Even as a second-stringer, he was respected enough to counsel Jim Kelly; even as an unproven position coach, he was sharp enough to tutor Peyton Manning; even after the Philadelphia Eagles were left for dead this fall, their star quarterback sidelined, he was shrewd enough to lift Nick Foles from stopgap into Patriots-slayer.

All the while, lest we forget: He was overlooked enough to get passed over, and passed over, and passed over, for the head-coaching job he’s long craved.

The sweat of discipline and the hard work of repetition always precedes the thrill of spontaneity in any pursuit of life.

In those 21 words are Frank Reich’s career. He’s had the quote on his desk for 30 years now. There’s a certain sense of spontaneity a backup quarterback must accept: You toil in the shadows until you’re suddenly asked to become a savior. You don’t know when it will come, if it will come. Reich knows this better than most. He spent the bulk of his 14-year NFL career holding a clipboard.
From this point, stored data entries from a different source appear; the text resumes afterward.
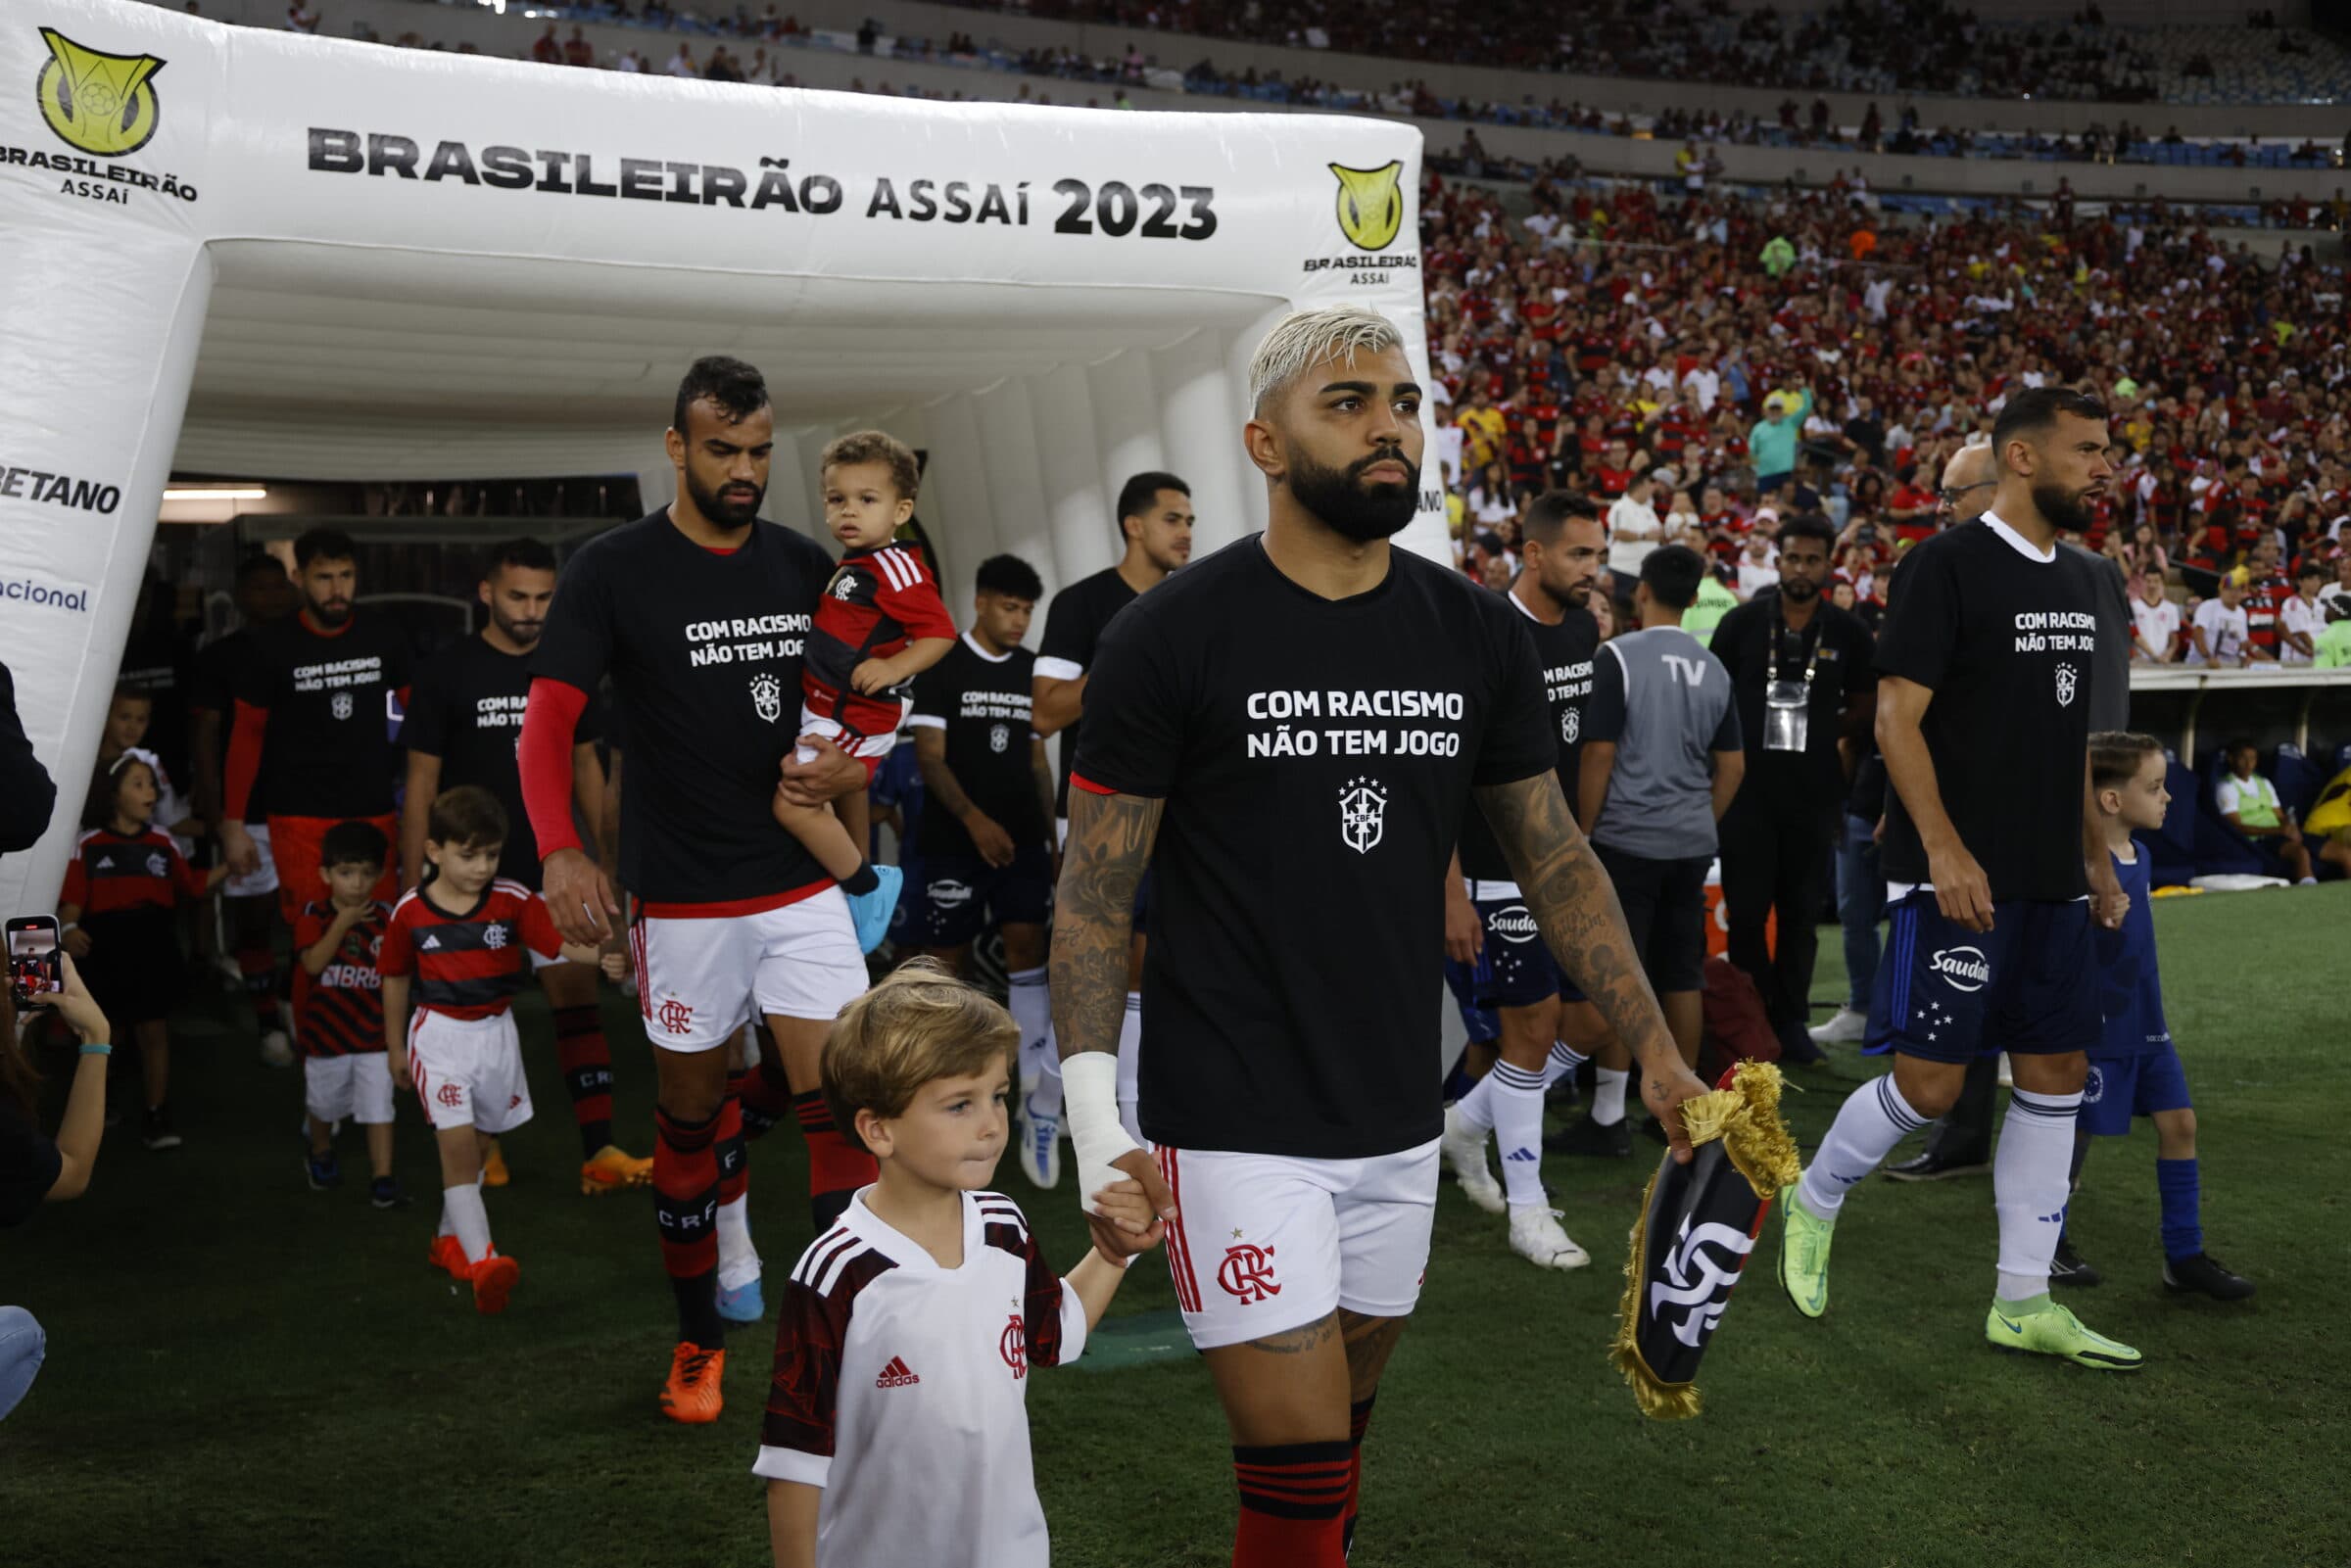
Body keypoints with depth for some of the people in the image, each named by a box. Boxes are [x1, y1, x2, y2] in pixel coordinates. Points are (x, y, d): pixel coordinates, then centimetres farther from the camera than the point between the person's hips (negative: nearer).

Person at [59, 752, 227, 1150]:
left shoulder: (161, 842, 7)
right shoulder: (89, 844, -3)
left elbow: (192, 886, 11)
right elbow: (72, 897, -10)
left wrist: (227, 867, 0)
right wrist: (69, 928, -28)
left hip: (154, 949, 1)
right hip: (106, 950, -1)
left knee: (153, 1030, 0)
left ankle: (157, 1115, 6)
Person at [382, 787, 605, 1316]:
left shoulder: (513, 901, -7)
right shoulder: (411, 912, -6)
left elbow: (559, 942, -18)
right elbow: (396, 978, 7)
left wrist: (604, 953, -38)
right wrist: (396, 1047, 12)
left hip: (496, 1033, 3)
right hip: (440, 1034, -2)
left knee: (477, 1144, 15)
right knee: (457, 1143, -14)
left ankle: (450, 1240, 36)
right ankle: (482, 1262, -21)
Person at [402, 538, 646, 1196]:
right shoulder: (447, 671, -4)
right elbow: (421, 781, -3)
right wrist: (413, 886, -6)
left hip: (552, 865, 2)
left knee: (578, 997, -6)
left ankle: (600, 1152, -9)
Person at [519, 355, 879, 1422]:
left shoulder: (805, 567, 6)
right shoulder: (612, 570, -5)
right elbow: (548, 719, -9)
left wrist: (856, 763, -8)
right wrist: (559, 851, -24)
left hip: (803, 883, 3)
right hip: (682, 894, -2)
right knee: (690, 1114, 10)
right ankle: (699, 1339, 27)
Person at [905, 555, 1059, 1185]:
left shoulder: (1032, 670, 10)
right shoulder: (942, 666, -4)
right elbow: (930, 757, -10)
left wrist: (1053, 835, 12)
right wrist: (975, 819, -21)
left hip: (1022, 839, 3)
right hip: (955, 841, -3)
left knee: (1027, 950, -6)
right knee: (948, 957, 2)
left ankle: (1039, 1102, -9)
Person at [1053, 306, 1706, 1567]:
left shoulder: (1477, 636, 3)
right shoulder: (1172, 637, -9)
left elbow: (1556, 859, 11)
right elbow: (1094, 892, -6)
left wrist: (1657, 1053, 5)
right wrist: (1094, 1117, -14)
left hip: (1400, 1122, 5)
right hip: (1234, 1124, -5)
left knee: (1338, 1432, 18)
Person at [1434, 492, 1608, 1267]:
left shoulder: (1584, 630, 7)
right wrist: (1450, 889, -19)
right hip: (1503, 873, -8)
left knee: (1593, 1020, 10)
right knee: (1533, 1027, -2)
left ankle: (1467, 1122, 30)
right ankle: (1528, 1211, 12)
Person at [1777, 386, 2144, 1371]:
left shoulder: (2077, 580, 15)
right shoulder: (1947, 566, -10)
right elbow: (1896, 716, -15)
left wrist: (2096, 856, 19)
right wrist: (1944, 847, -23)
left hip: (2051, 882, 8)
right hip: (1960, 876, -8)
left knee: (2056, 1074, 7)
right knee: (1929, 1082, -6)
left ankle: (2023, 1302, 15)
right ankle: (1813, 1201, 21)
If it was spontaneity – not to mention the 11th hour defection of Josh McDaniels – that brought the Indianapolis Colts and Frank Reich together, he hardly bats an eye at the serendipity of it all. His wife doesn’t. “Divine intervention,” Linda Reich calls it. It was five months ago the two of them decided he wouldn’t chase any head-coaching jobs this season. He stayed true to his words during the playoffs. “No calls, no texts,” he warned his agent.